Podsumowanie: Amerykańska gospodarka rozwija się solidnie, dużo szybciej od europejskiej, choć stać ją na więcej.
Niemcy
Niska inflacja w Niemczech, niższa od oczekiwań, pokazuje, że presja inflacyjna w Europie jest wciąż bardzo stłumiona, co będzie utrudniało strefie euro wyjście z recesji. Inflacja w Niemczech wyniosła w październiku 0,8 proc., tyle co we wrześniu i 0,1 pkt mniej od oczekiwań. Inflacja liczona metodą Eurostatu wyniosła 0,7 proc., o 0,1 pkt mniej niż we wrześniu i 0,2 pkt mniej od oczekiwań. Są dwie główne przyczyny niskiej inflacji: słaba aktywność gospodarcza (Niemcy balansują na granicy recesji) oraz spadek cen energii. Widać, że Europejski Bank Centralny jest mocno spóźniony z działaniami pobudzającymi inflację, co wynika z faktu, że Niemcy bardzo mocno sprzeciwiają się bardziej aktywnej polityce proinflacyjnej. Prowadzi to jednak strefę euro w złym kierunku. Ponieważ peryferie muszą odzyskiwać konkurencyjność, ich inflacja musi być niższa od niemieckiej. Jeżeli Niemcy mają inflację poniżej 1 proc., peryferie są skazane (średnio) na deflację. A w warunkach deflacji wyjście z wysokiego zadłużenia jest trudniejsze niż odwiązanie sobie stryczka.
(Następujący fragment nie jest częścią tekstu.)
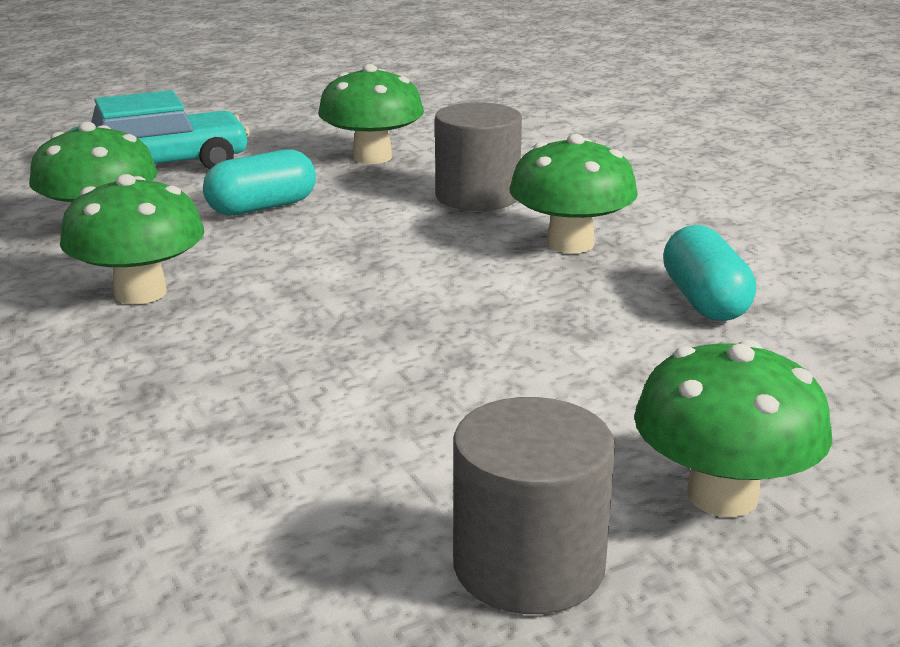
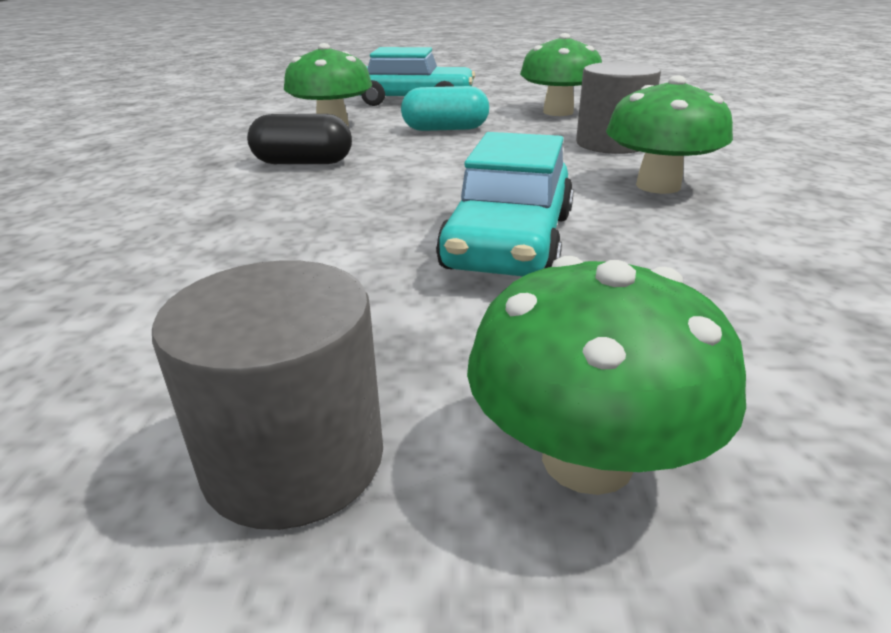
camera: 30 degrees right, 5 degrees up
(140, 293) = (303, 163): green mushroom -> black capsule
(493, 339) = (509, 241): none -> turquoise car
(705, 301) = (753, 253): turquoise capsule -> none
Podsumowanie: Niska inflacja w Niemczech wpycha peryferie strefy euro w deflację, utrudniając im wyjście z kryzysu.
Rynek
Złoty w stosunku do euro jest mocniejszy, mimo że w środę Fed był nieco bardziej jastrzębi od oczekiwań. Decyzja Fed przełożyła się głównie na kurs dolara do złotego, który wzrósł w ostatnich dwóch dniach o ponad 1 proc. Kurs euro do złotego nieznacznie się obniżył. Euro/złoty wciąż jednak pozostaje w paśmie 4,21-4,24. Prędzej wyjdzie z tego pasma dołem niż górą, ale potrzebny będzie do tego jakiś wyraźny impuls w postaci większego globalnego apetytu na ryzyko czy lepszych danych makro z Polski. Na rynku stopy procentowej obserwujemy stabilizację rentowności. Polskie obligacje nie osłabiły się za amerykańskimi, ponieważ w Europie wciąż dominują obawy o wzrost gospodarczy i oczekiwania na luzowanie polityki pieniężnej.
Podsumowanie: Złoty mocniejszy, ale to tylko ruch w trendzie.